第19話

 道草を食うでもなく、犬と一緒に街の細道をひた歩いていた。


 脇に露店が増えてきた。どの露店も、まるで店主自らが『貧しき者である』と公言しているような、さもしさがある。



「嫌な所……」


 ここはなんていうか、空気が悪い。

 流れて然るべき気のようなものが、停滞している感じがする。

 一人では長居してたくないな。……ここいらで諦めて引き返すか。



「ルーク、おかえり」


 その時は唐突に訪れた。


 とある露店に立っていた青年が、犬を見るや寄ってきて、しゃがんで頭を撫でだした。


 黒い短髪は若々しく、口元を覆うスカーフがどこかミステリアスな。

 と、青年はスカーフを指で下ろして、横顔であたしを見上げた。



「あなたがルークの面倒を見てくれていたんですか? ありがとうございます。こいつ、すぐ一人でどっか行くんです」


 曇りのない笑顔。綺麗な目……。

 そうか、この辺りが陰鬱に思えたのは、行き交う人の目に光沢を感じなかったからだ。この掃き溜めの中で、青年だけは穢れずにいる。



「どうかされました?」


 その神聖さについ魅入ってしまっていた。


「いや……君がその子の飼い主かい?」


「はい。こいつはルークと言います。ここ、撫でると気持ち良いんです」


 青年はルークの耳元をわしゃわしゃと撫でた。

 その意見には同意する。さすがは飼い主だ、ふふ、よく分かっているな。


「ルークの後脚の義足は、君が?」


「物作りが得意な知り合いと、僕との合作です。支柱は知り合いが、靴は僕が」


「よく出来ている。それ、他の人にも応用して作れたりしないかな」


「似た物なら作れると思いますが」


 青年は立ち上がると、初めてまともに視線を交わした。思ったより精悍な顔立ちをしている。
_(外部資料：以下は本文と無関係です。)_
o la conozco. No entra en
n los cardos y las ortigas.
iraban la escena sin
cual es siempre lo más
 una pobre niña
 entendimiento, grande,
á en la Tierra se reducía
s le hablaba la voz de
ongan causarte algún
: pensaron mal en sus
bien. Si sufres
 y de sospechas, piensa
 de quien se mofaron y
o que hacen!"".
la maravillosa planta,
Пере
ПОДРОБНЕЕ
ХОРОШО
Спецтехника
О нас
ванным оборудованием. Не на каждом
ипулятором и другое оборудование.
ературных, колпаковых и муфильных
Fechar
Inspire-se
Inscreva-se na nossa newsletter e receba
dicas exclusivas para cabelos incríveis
「どなたかお知り合いの方で、義足が必要なのですか?」


「そんなところだ。もっとも、本人に聞いたわけじゃない。まだほんの十二歳の女の子なんだ」


「それは気になりますね」


「ああ。空いた時間に子供達と走り回るくらい活発な子でね、片足で上手いこと跳ねるんだ。ルークの義足を見て、彼女にも義足があればと思って、悪いとは思ったんだが、ここまで同行させてもらった」


 ユルケは寄ってきたルークの頭を撫でた。



「そうでしたか。子供のうちは片足でよくても、大人になるにつれて体幹が歪んでしまうかもしれない。義足は……人には靴が必要です」


「ほう。君は整体について詳しいのか?」


「僕の専門はこちらになります」



 青年は側の机に張られた板に、手のひらを向けた。

 板には赤色で綺麗な字が記されている。


「『アスランの靴磨き屋。平日の週五日営業』か。なるほど、靴関連で整体にも精通しているという訳だ」


 その造詣の深さは、露店の店主に留めておくには勿体無い。


 靴ならば、ユルケにとっても馴染みのある分野だった。

 靴と人との親和性の重要さは、踊りを生業にしてきた身としてよく分かっているつもりだ。
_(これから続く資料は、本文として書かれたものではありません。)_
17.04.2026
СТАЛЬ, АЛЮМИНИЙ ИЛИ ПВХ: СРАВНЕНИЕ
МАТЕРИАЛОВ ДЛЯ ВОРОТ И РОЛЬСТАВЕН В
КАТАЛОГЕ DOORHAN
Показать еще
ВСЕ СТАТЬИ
 話をしてみて、ルークの義足を製作したことにも得心が行った。

 青年――アスランになら任せられる。



「改めて頼みたい。義足を作ってもらえないだろうか? もちろんお金は払う。できれば安く済ませたいが」


「人の義足ですか……」

 アスランは真剣な眼差しで黙考した。


 断りの文言を考えているのかもしれないな。急な頼みであったし、今回はそれでも仕方ない。


「わかりました」

「っえ、ほんとにか?」


「といっても、支柱を作った知り合いの協力も必要になりますが、彼ならば快諾してくれると思います」


 温かな笑みを浮かべている。アスランのような聖人と出逢うと、つくづく思うことがある。


「世の中、捨てたもんじゃないな。とても助かる。後でファラエス本人にも来させる」


「了解です。期待に添えるものが作れれば良いですが。……そう言えば、そろそろ祭典の時期ですね。きっと義足があった方が楽しめるんだろうな」


 アスランは細めた目で、どこまでも黄色い空を見上げていた。